(Beginning of TEXT FOR ANALYSIS)

Gelsey Bell – mɔɹnɪŋ [morning//mourning]
released as a double CD and digitally September 13th, 2024
Gold Bolus Recordings is proud to release the studio double album of Gelsey Bell’s mɔɹnɪŋ [morning//mourning], an experimental opera set in a world where humans no longer exist.
mɔɹnɪŋ was originally inspired by Alan Weisman’s book The World Without Us (2007), which begins with the thought experiment: what would happen to the Earth if humans disappeared starting now? Composer and librettist Gelsey Bell felt a range of emotions reading the book – from anger and guilt at the destructive legacy of humans, to a profound hope and humbled awe at the colossal power, resilience, and adaptability of the planet and its living beings. From this wellspring arose mɔɹnɪŋ (which is how one spells both “mourning” and “morning” for an American accent in the International Phonetic Alphabet). As Bell explains,
“I believe bringing scientific theory into the aesthetic realm allows us to more easily react to it as we do cultural mythology: on a spiritual and emotional level alongside the analytical and pedagogical. One essential goal of mɔɹnɪŋ is to give audiences a space to meditate on their relationship to the natural world outside of human timescales in order to shed light on our current climate crisis. To truly understand the severity of humanity’s actions requires thinking on alternate time scales, and musical storytelling (especially opera) has great power to help us feel time outside of our everyday experience.”
Throughout mɔɹniŋ, an ensemble of five vocalist/multi-instrumentalists guides the listener through the changes on Earth as forests grow back, new species evolve, and the human-made world erodes away. This work is a fantastical and playful exploration into the dire political and ethical contradictions that structure current human relations with nature. The first third of the album outlines the earliest changes on Earth following the disappearance of humans, such as buildings falling apart (“Human Home”), plants re-greening cities and domesticated animals being preyed on by wild animals (“A Sea of Kudzu”), and fires sweeping the landscape (“Fires”).

(End of TEXT FOR ANALYSIS)
(Beginning of DATA PROVIDED)

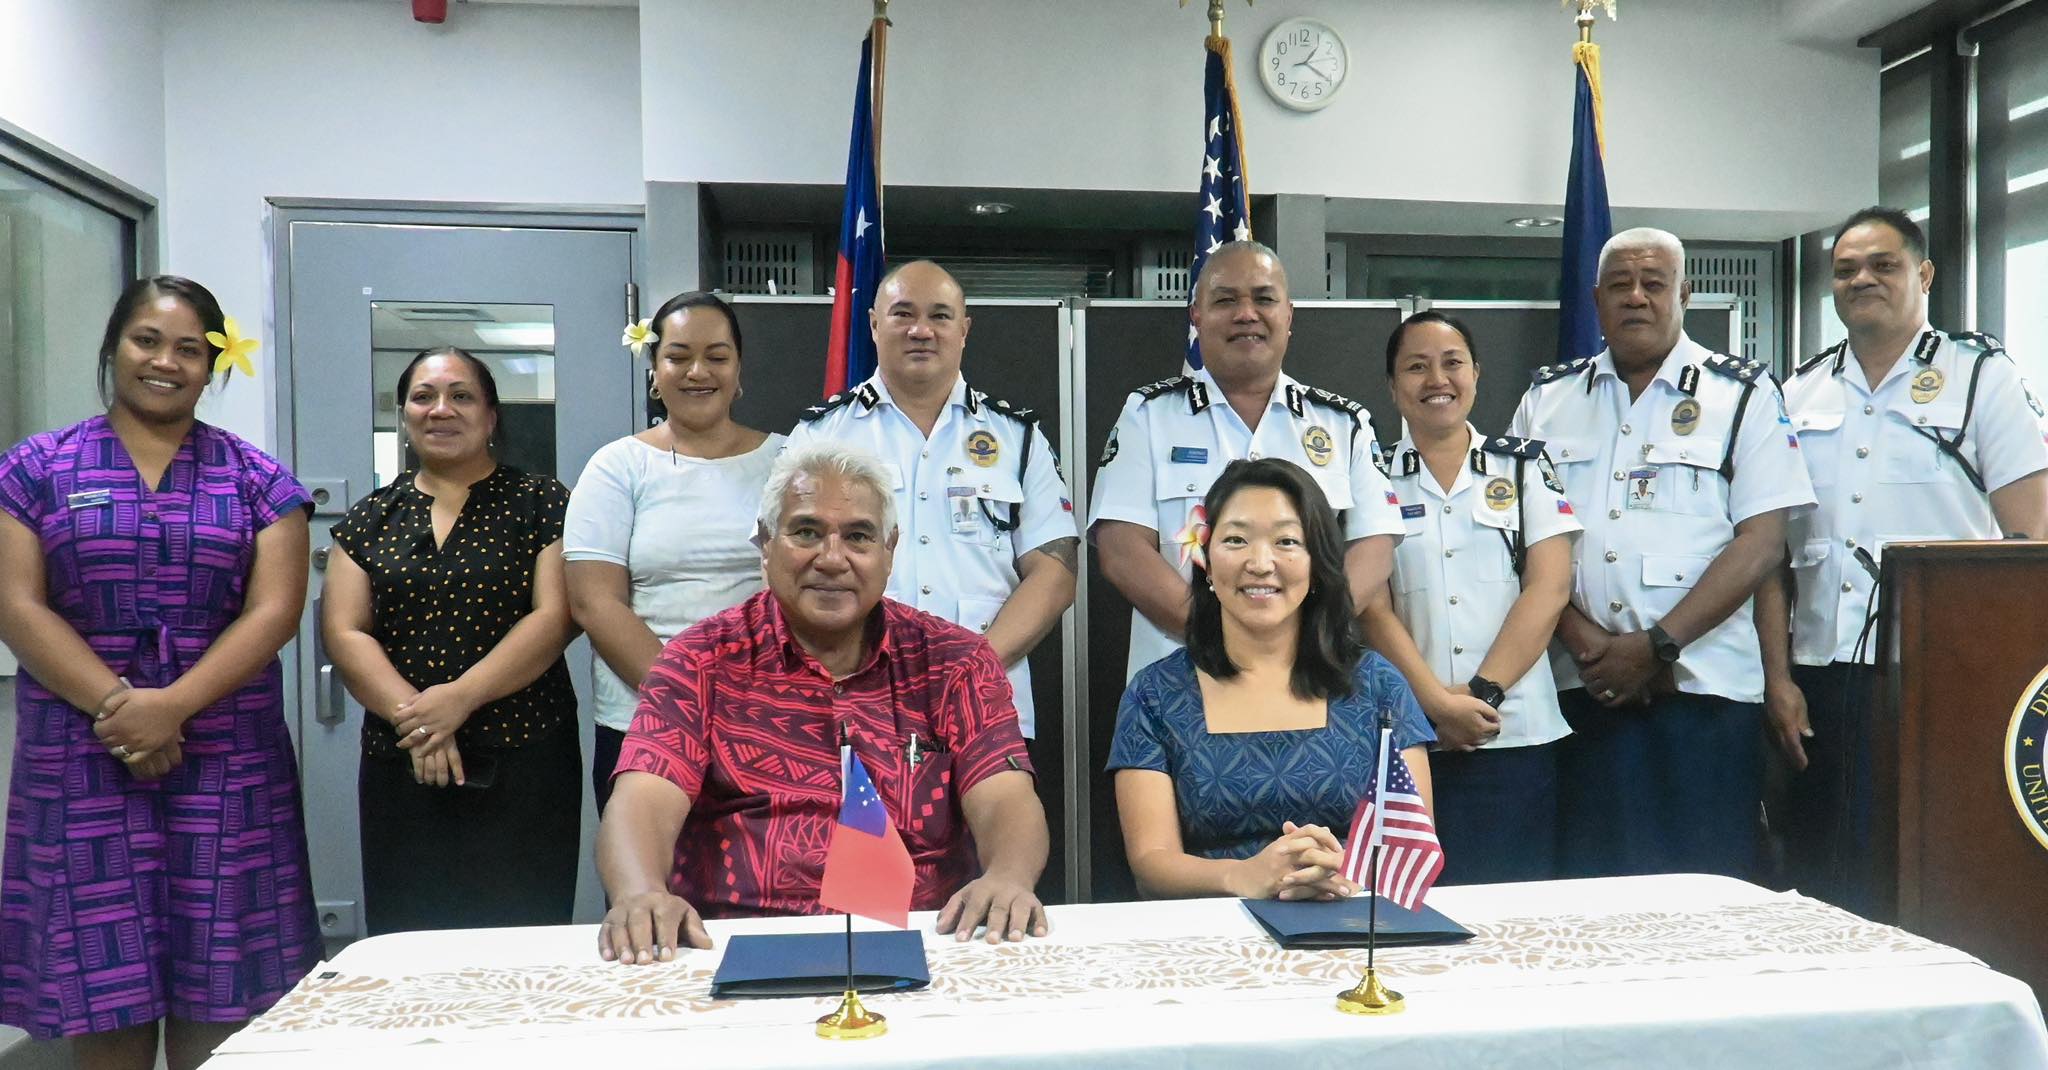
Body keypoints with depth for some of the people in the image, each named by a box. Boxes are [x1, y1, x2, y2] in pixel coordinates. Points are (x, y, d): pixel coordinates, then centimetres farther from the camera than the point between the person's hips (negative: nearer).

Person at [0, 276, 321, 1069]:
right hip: (80, 765, 0)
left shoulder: (258, 479, 8)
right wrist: (117, 704, -14)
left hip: (226, 766, 0)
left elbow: (274, 609, -2)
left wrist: (173, 706, -15)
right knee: (104, 992, 3)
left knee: (217, 998, 2)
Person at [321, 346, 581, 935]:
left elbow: (554, 617, -6)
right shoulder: (369, 518, 12)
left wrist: (459, 698, -16)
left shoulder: (540, 503, 4)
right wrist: (410, 714, -13)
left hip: (524, 760, -2)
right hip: (400, 768, 3)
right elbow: (344, 632, 3)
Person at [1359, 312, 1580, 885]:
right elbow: (1373, 608, -1)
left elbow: (1549, 589, -1)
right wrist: (1437, 701, -12)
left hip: (1516, 734, 1)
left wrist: (1482, 692, -10)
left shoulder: (1525, 466, 8)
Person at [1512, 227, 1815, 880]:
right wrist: (1583, 640, -8)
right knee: (1583, 891, 6)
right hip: (1578, 688, 2)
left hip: (1703, 686, -2)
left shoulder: (1742, 395, 5)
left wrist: (1657, 644, -12)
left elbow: (1762, 542, -3)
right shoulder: (1546, 398, 12)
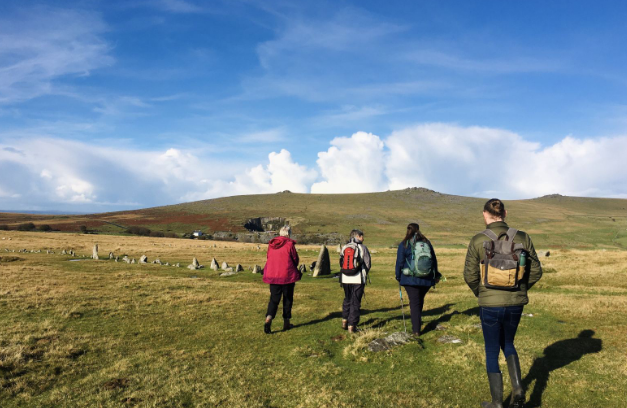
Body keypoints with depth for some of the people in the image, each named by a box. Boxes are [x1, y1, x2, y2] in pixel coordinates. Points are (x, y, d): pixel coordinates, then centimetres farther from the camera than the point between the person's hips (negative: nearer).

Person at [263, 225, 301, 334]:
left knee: (274, 299, 7)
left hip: (273, 276, 4)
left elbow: (269, 259, 11)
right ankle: (286, 323, 19)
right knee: (287, 299, 12)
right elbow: (295, 260, -3)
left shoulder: (271, 244, 4)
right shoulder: (290, 244, -10)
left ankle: (268, 320, -14)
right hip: (287, 276, -4)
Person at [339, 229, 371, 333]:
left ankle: (344, 321, 25)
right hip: (358, 279, -4)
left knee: (347, 299, 22)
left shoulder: (344, 248, 6)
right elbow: (368, 264, -2)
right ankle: (352, 325, 5)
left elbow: (341, 263, 8)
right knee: (356, 302, 4)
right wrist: (364, 274, 15)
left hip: (345, 279, 4)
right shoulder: (362, 248, -6)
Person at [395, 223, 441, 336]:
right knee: (420, 300, 20)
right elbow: (434, 260, 15)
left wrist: (398, 277, 9)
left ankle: (416, 330, -1)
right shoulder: (427, 243, 8)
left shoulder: (404, 245, -4)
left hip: (411, 279, -3)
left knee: (414, 303, -1)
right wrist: (436, 275, 25)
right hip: (427, 279, 4)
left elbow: (399, 262, -2)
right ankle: (418, 320, 27)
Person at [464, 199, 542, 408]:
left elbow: (470, 275, -10)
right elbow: (536, 271, 0)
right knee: (507, 344, 28)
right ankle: (517, 389, 11)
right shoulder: (522, 238, -5)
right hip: (516, 303, 3)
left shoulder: (478, 241, -12)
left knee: (492, 351, 15)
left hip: (490, 304, -3)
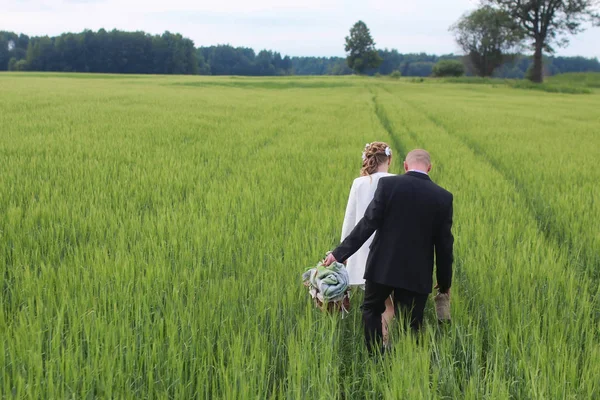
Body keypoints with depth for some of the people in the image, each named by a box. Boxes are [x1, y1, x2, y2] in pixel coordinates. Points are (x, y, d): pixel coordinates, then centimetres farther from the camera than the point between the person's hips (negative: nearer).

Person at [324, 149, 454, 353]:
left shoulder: (388, 184, -8)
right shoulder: (443, 197, -2)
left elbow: (368, 223, -11)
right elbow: (444, 244, 2)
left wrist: (340, 252, -4)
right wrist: (445, 283, 12)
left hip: (383, 266, -1)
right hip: (417, 273, 1)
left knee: (371, 309, 22)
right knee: (411, 326, 8)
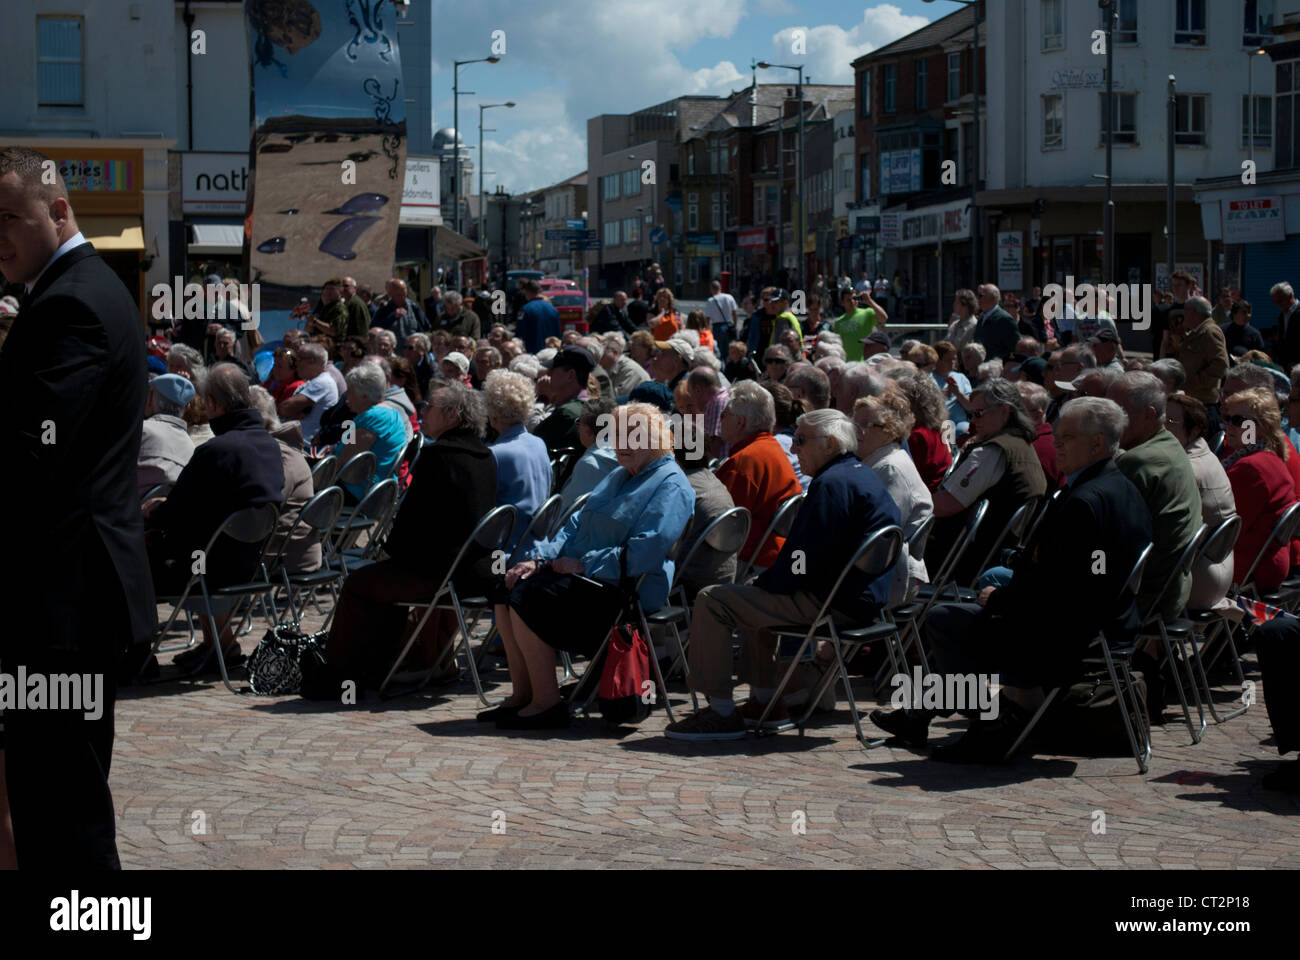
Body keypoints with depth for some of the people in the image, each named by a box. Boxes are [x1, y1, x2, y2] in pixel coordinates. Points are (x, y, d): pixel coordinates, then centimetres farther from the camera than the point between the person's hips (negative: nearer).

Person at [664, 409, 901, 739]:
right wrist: (765, 581, 15)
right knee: (754, 592, 34)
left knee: (712, 601, -9)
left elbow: (803, 563, -23)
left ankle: (721, 713, -6)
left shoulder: (833, 484, -19)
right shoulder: (863, 475, 15)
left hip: (833, 603, -11)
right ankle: (765, 701, 33)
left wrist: (765, 582, -6)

(End of DATA PROVIDED)

**EXERCISE DESCRIPTION:** In the album notes above the entries, reproduce word for word the stretch from "Gelsey Bell –" through "no longer exist.".

**YOUR SOLUTION:**
Gelsey Bell – mɔɹnɪŋ [morning//mourning]
released as a double CD and digitally September 13th, 2024
Gold Bolus Recordings is proud to release the studio double album of Gelsey Bell’s mɔɹnɪŋ [morning//mourning], an experimental opera set in a world where humans no longer exist.